DATA FOR REVIEW =>
....................

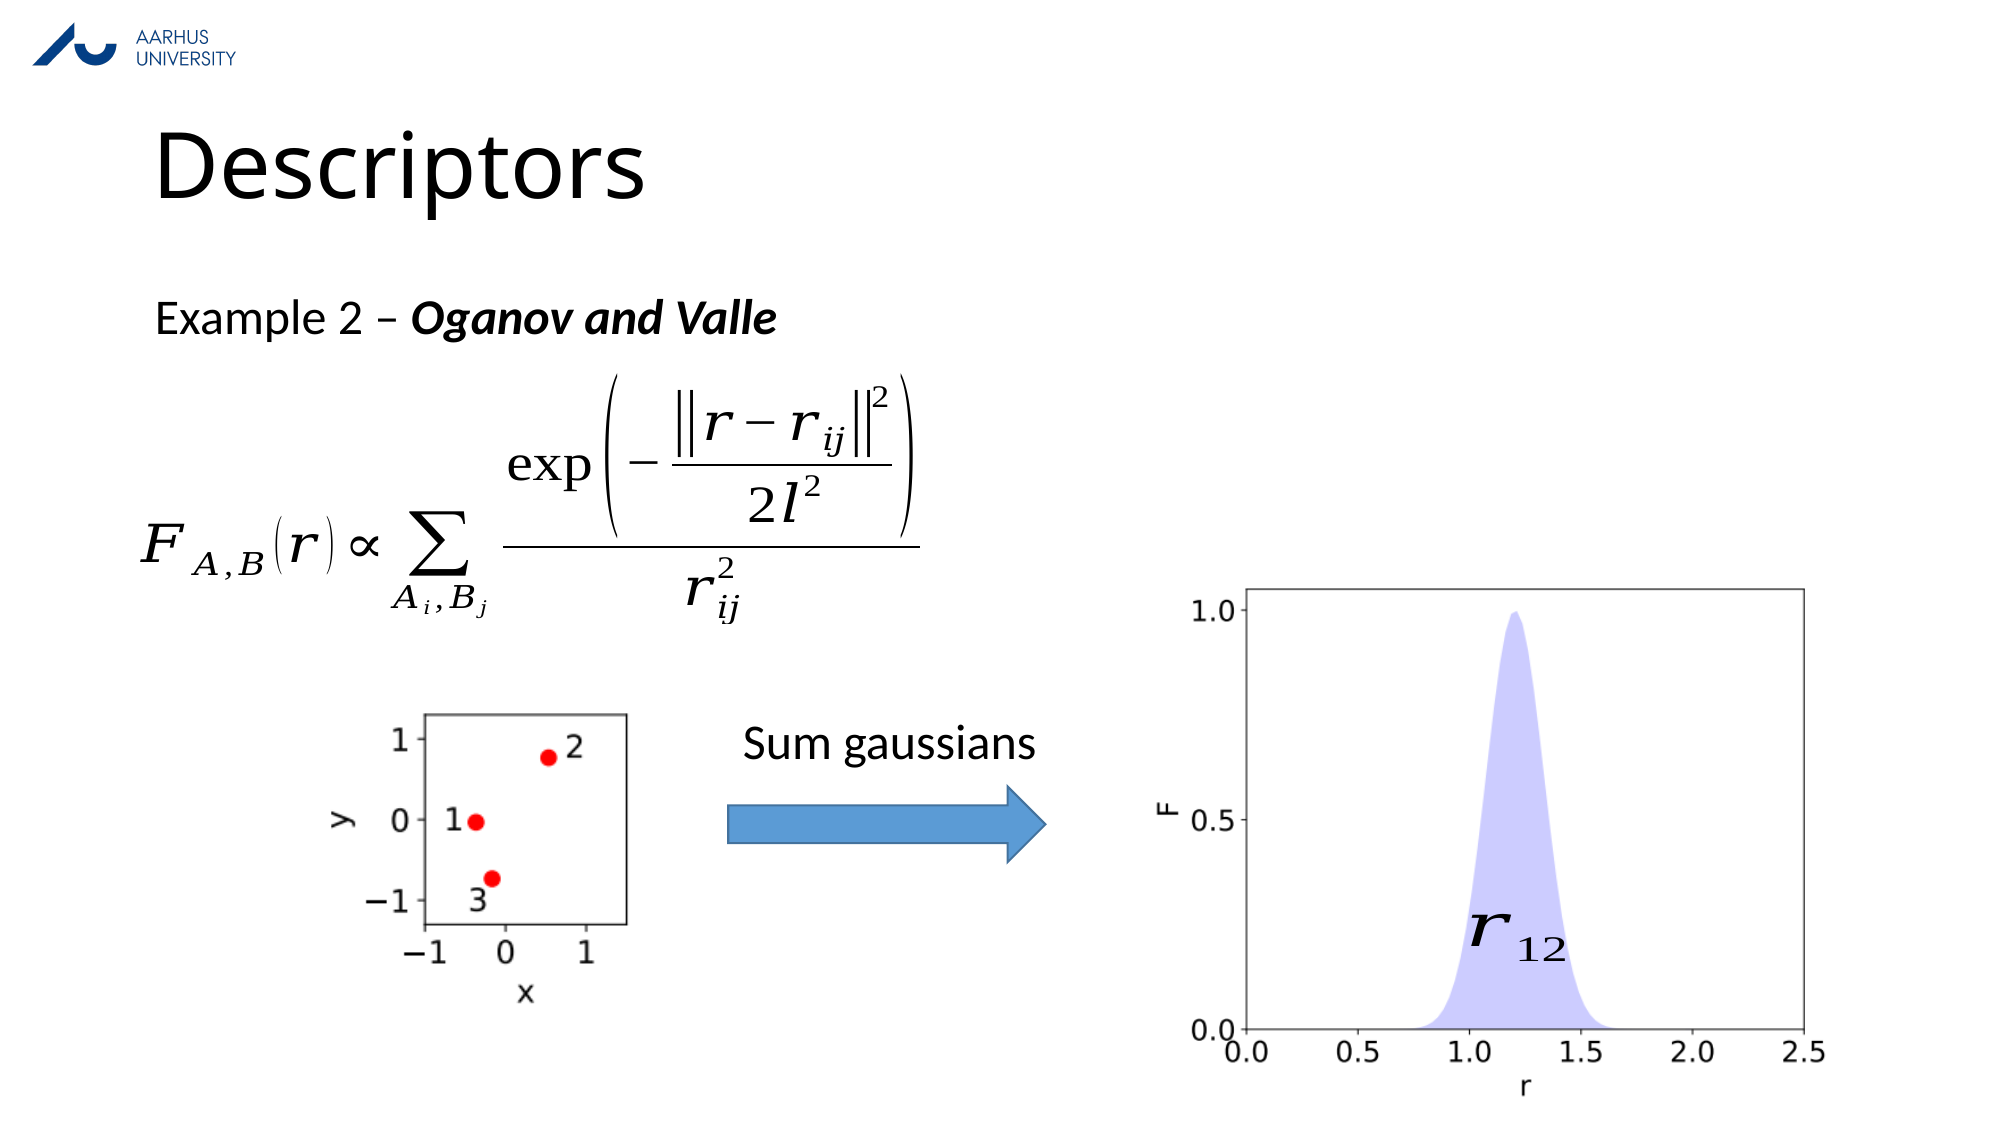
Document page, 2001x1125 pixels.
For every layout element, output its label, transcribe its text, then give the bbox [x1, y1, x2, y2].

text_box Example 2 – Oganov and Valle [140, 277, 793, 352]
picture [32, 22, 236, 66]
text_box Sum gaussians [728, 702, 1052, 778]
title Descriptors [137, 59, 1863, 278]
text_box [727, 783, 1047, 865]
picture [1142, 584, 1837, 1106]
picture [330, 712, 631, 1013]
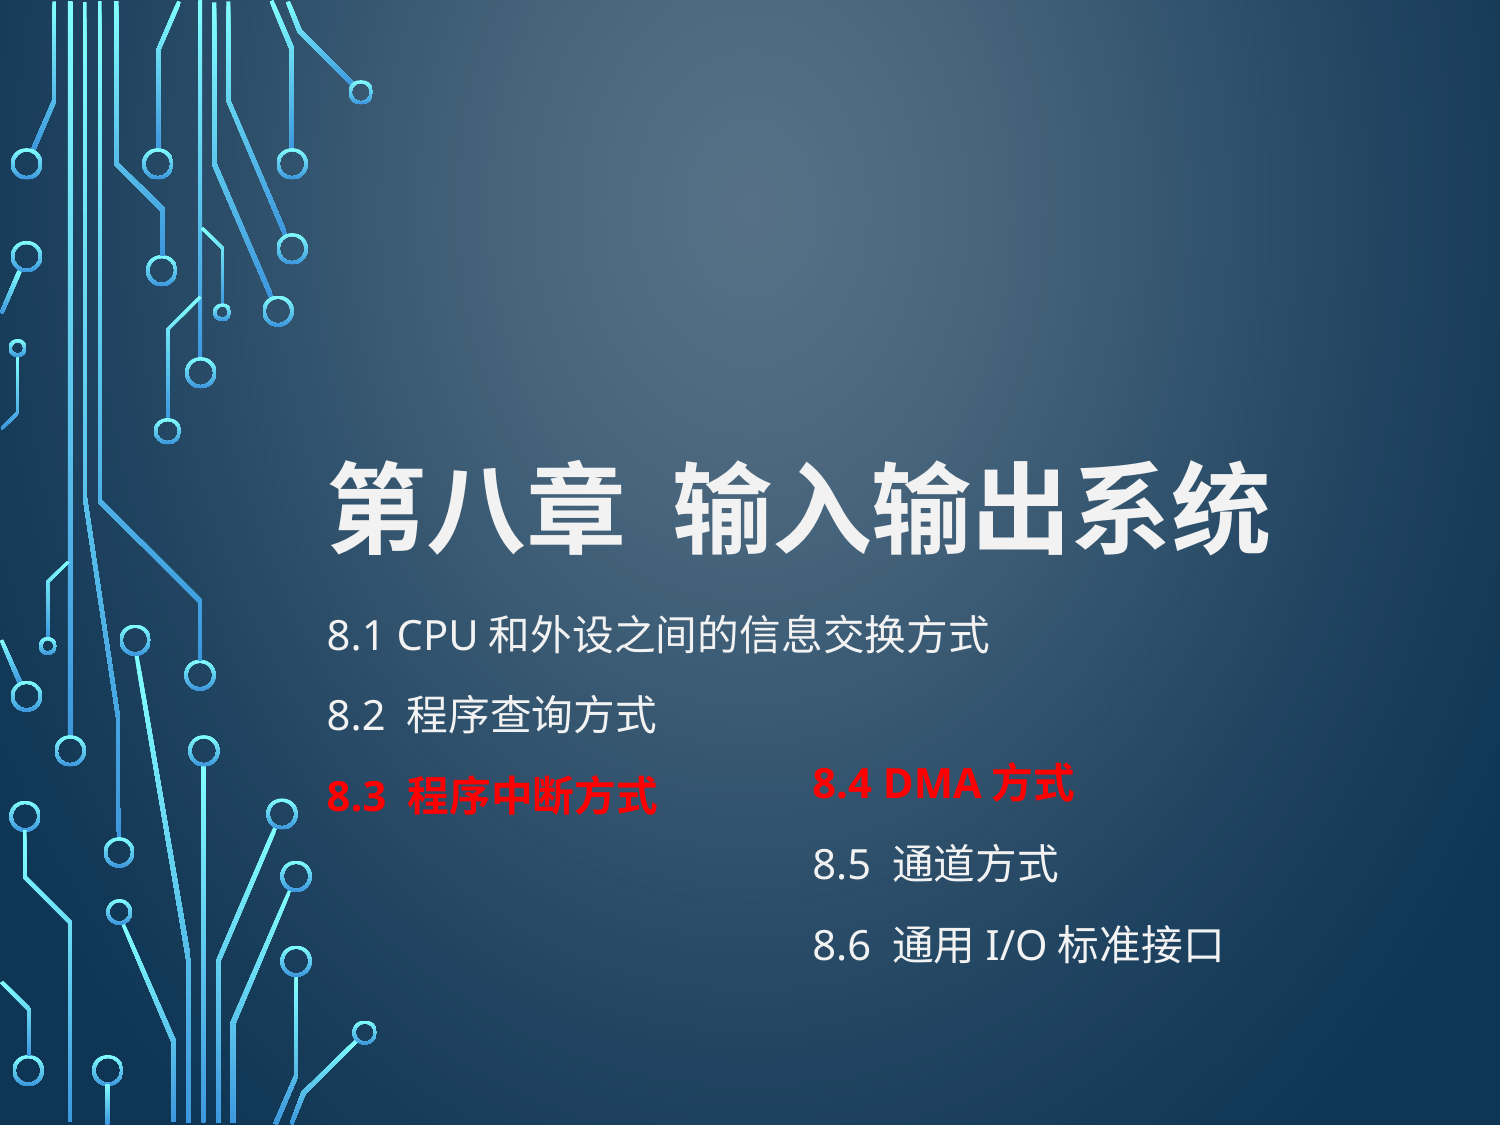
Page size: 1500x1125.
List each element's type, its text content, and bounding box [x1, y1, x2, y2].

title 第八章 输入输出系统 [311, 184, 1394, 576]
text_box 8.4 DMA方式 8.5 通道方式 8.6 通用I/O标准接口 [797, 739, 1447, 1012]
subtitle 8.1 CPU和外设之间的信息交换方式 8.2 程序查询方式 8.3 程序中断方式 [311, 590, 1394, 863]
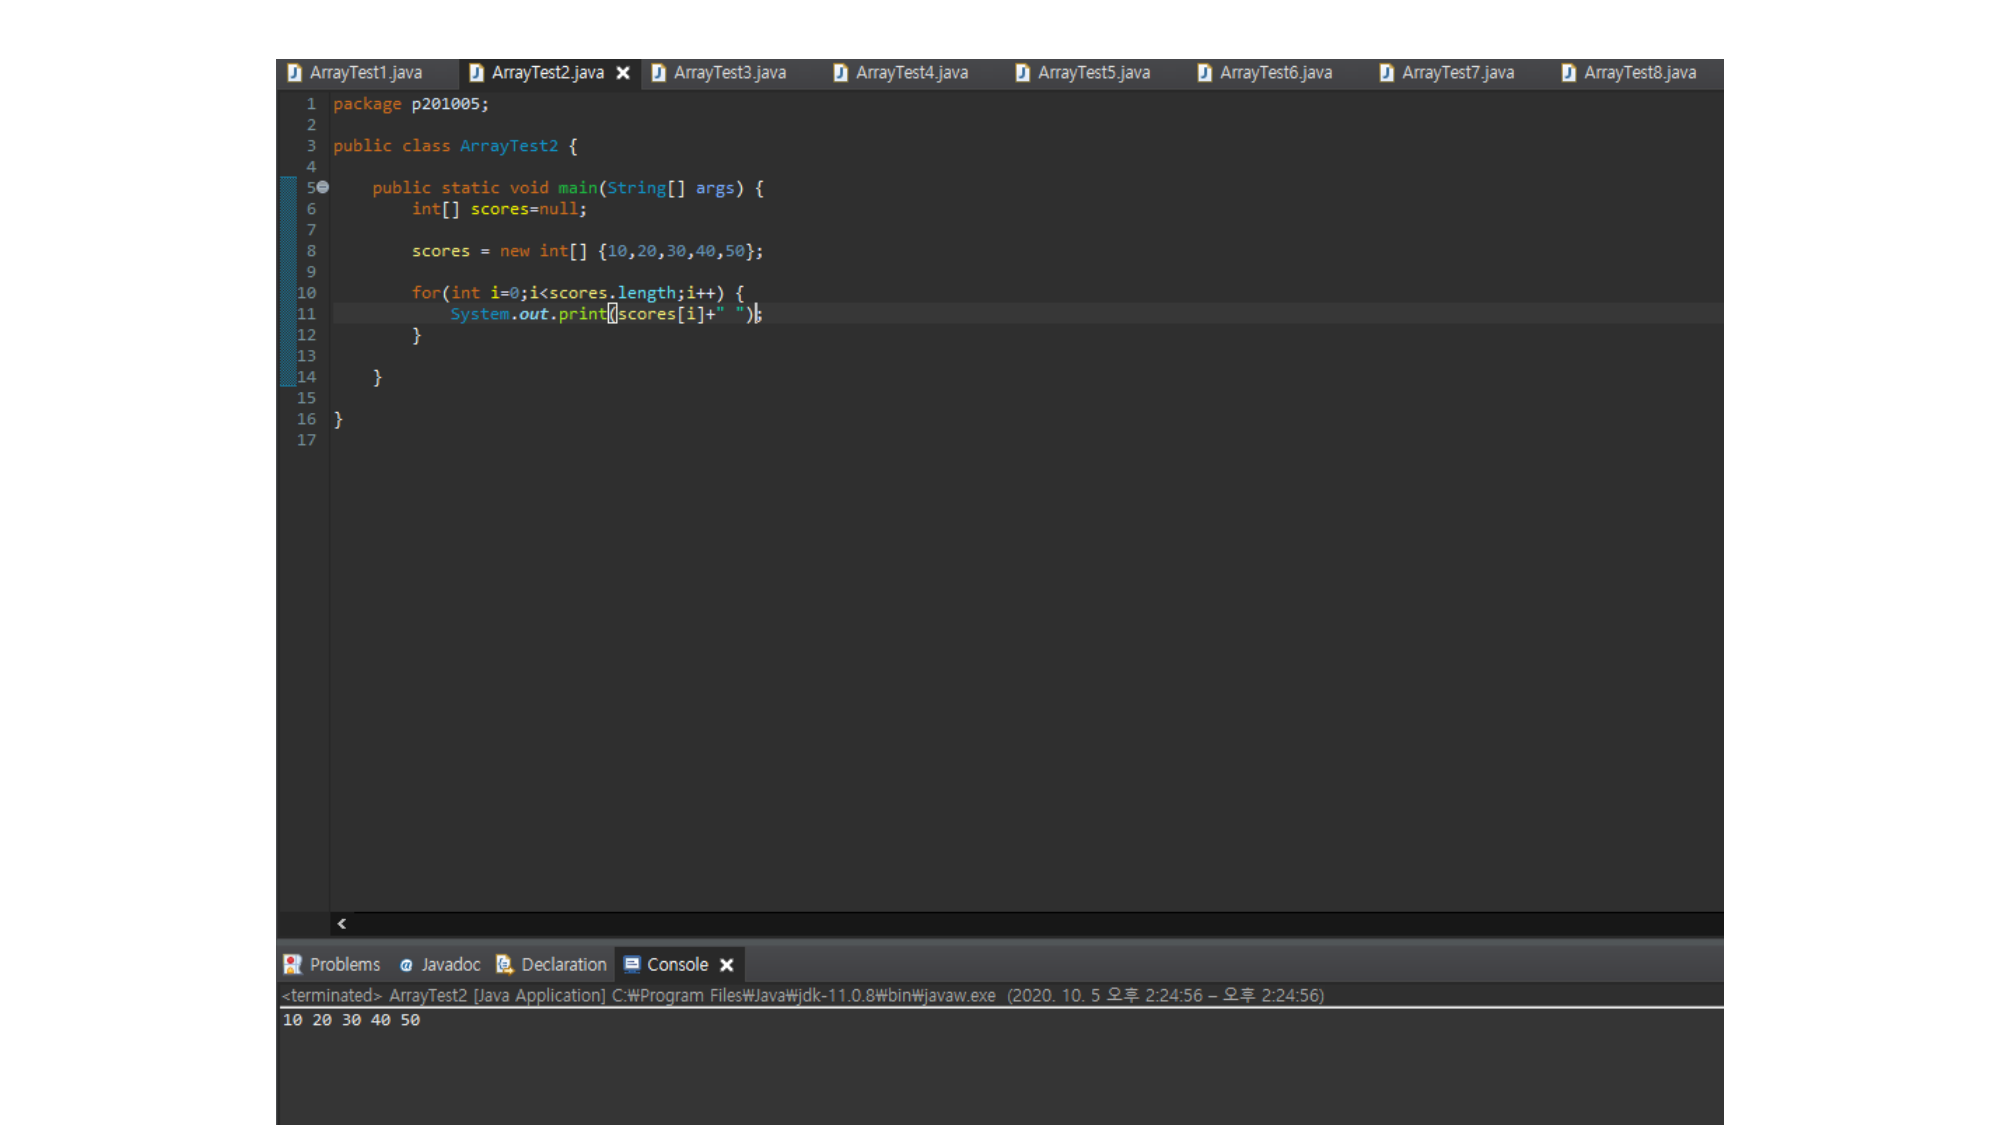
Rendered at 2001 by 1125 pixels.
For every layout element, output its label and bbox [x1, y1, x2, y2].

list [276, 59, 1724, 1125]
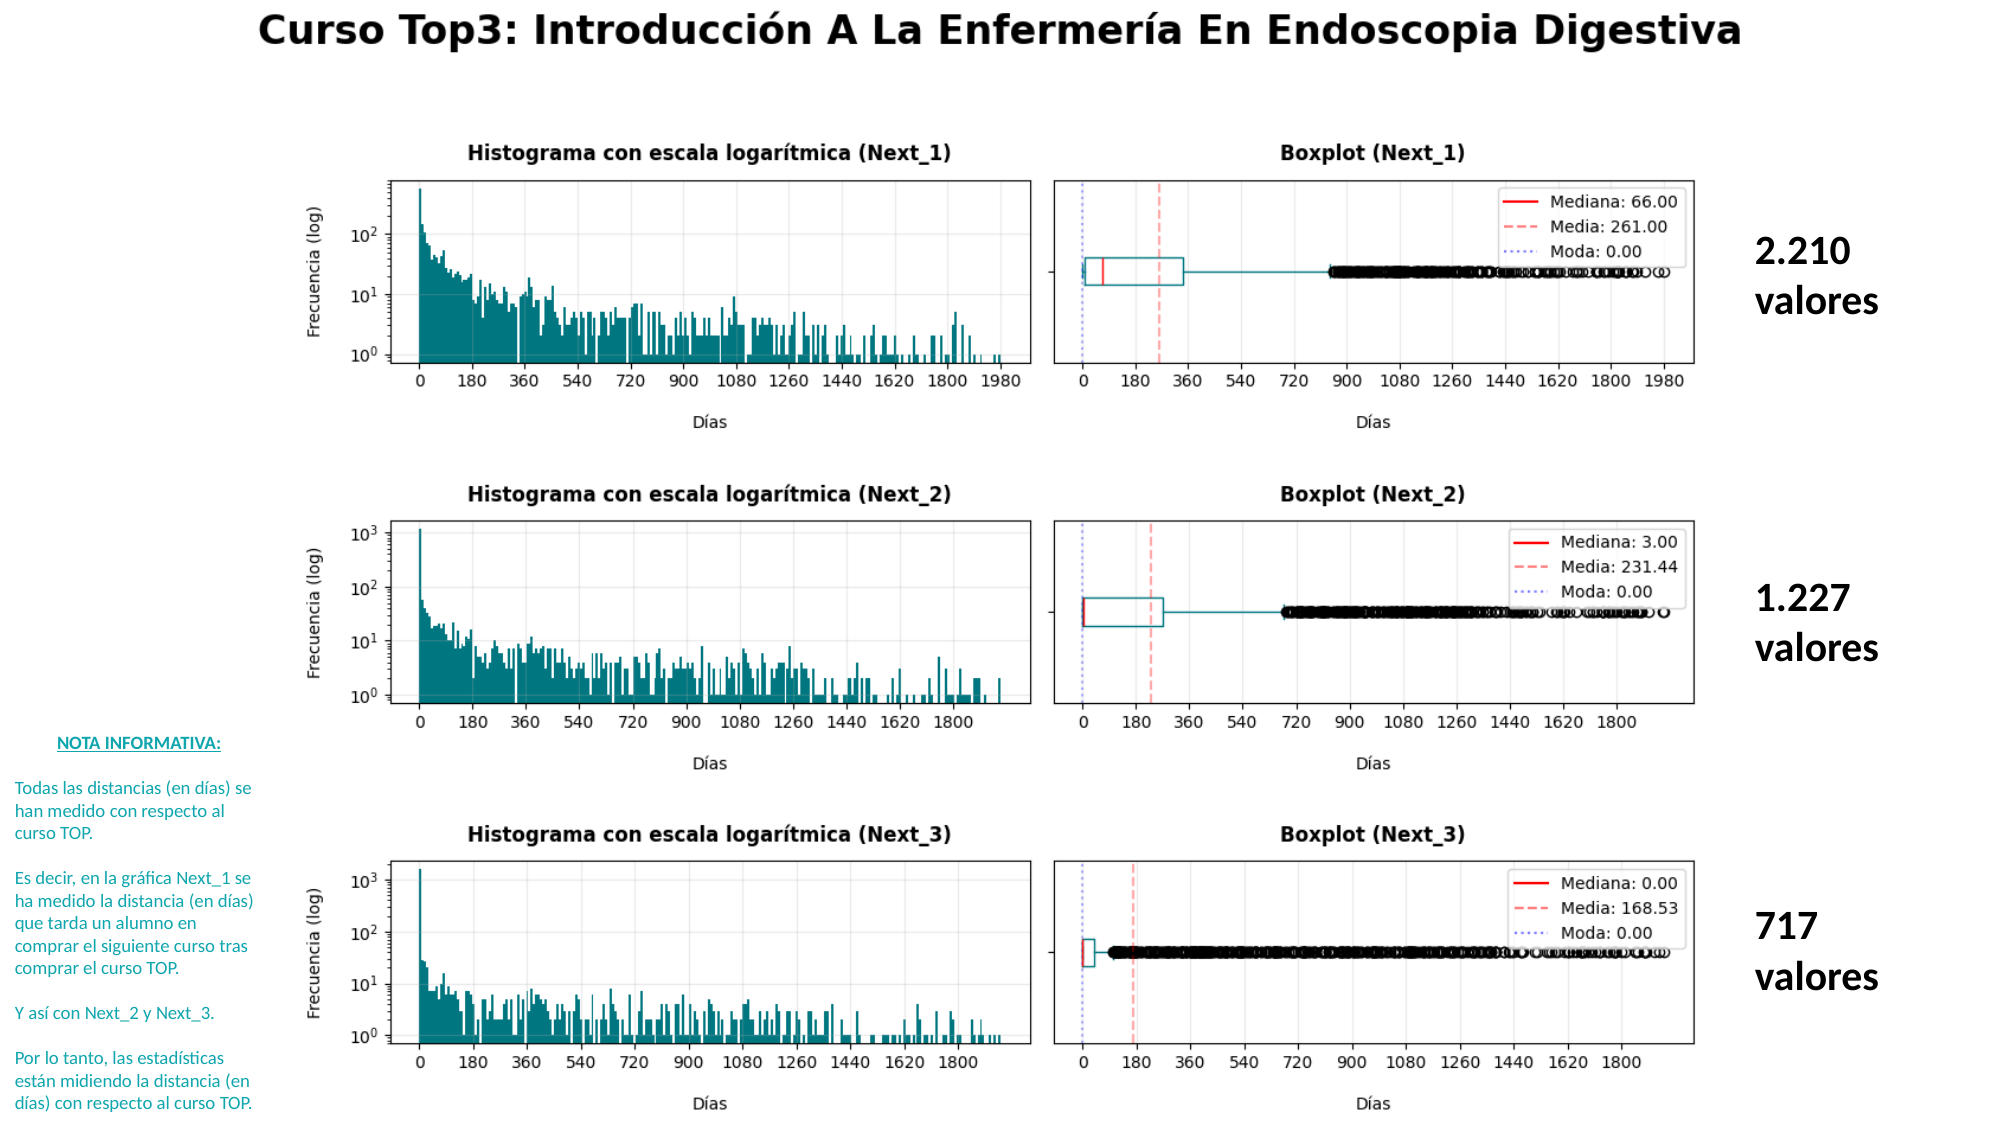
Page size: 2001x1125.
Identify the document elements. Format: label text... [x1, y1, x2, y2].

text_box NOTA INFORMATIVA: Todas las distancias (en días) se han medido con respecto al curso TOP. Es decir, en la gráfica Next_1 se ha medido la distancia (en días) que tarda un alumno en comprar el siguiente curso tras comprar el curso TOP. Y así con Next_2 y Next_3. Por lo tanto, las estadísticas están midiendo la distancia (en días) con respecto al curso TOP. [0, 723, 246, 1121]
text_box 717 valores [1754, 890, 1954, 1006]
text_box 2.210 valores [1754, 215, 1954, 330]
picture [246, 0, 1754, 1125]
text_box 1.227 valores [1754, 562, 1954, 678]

....................

PROBLEM DESCRIPTION => Transcribe the material exactly, keeping every word and none of the pictures.

RESULT OF THIS EXERCISE =>
Document page, 2001x1125 pixels.
For every layout element, output its label, transcribe its text, then give the bbox [x1, y1, x2, y2].

text_box Example 2 – Oganov and Valle [140, 277, 793, 352]
picture [32, 22, 236, 66]
text_box Sum gaussians [728, 702, 1052, 778]
title Descriptors [137, 59, 1863, 278]
text_box [727, 783, 1047, 865]
picture [1142, 584, 1837, 1106]
picture [330, 712, 631, 1013]
Page size: 1500x1125.
List each element's type, its text content, and bounding box [x1, y1, x2, y2].

title 第八章 输入输出系统 [311, 184, 1394, 576]
text_box 8.4 DMA方式 8.5 通道方式 8.6 通用I/O标准接口 [797, 739, 1447, 1012]
subtitle 8.1 CPU和外设之间的信息交换方式 8.2 程序查询方式 8.3 程序中断方式 [311, 590, 1394, 863]
Rendered at 2001 by 1125 pixels.
For every layout element, output its label and bbox [x1, y1, x2, y2].

list [276, 59, 1724, 1125]
Page size: 2001x1125.
Identify the document elements. Format: label text... [x1, y1, x2, y2].

text_box NOTA INFORMATIVA: Todas las distancias (en días) se han medido con respecto al curso TOP. Es decir, en la gráfica Next_1 se ha medido la distancia (en días) que tarda un alumno en comprar el siguiente curso tras comprar el curso TOP. Y así con Next_2 y Next_3. Por lo tanto, las estadísticas están midiendo la distancia (en días) con respecto al curso TOP. [0, 723, 246, 1121]
text_box 717 valores [1754, 890, 1954, 1006]
text_box 2.210 valores [1754, 215, 1954, 330]
picture [246, 0, 1754, 1125]
text_box 1.227 valores [1754, 562, 1954, 678]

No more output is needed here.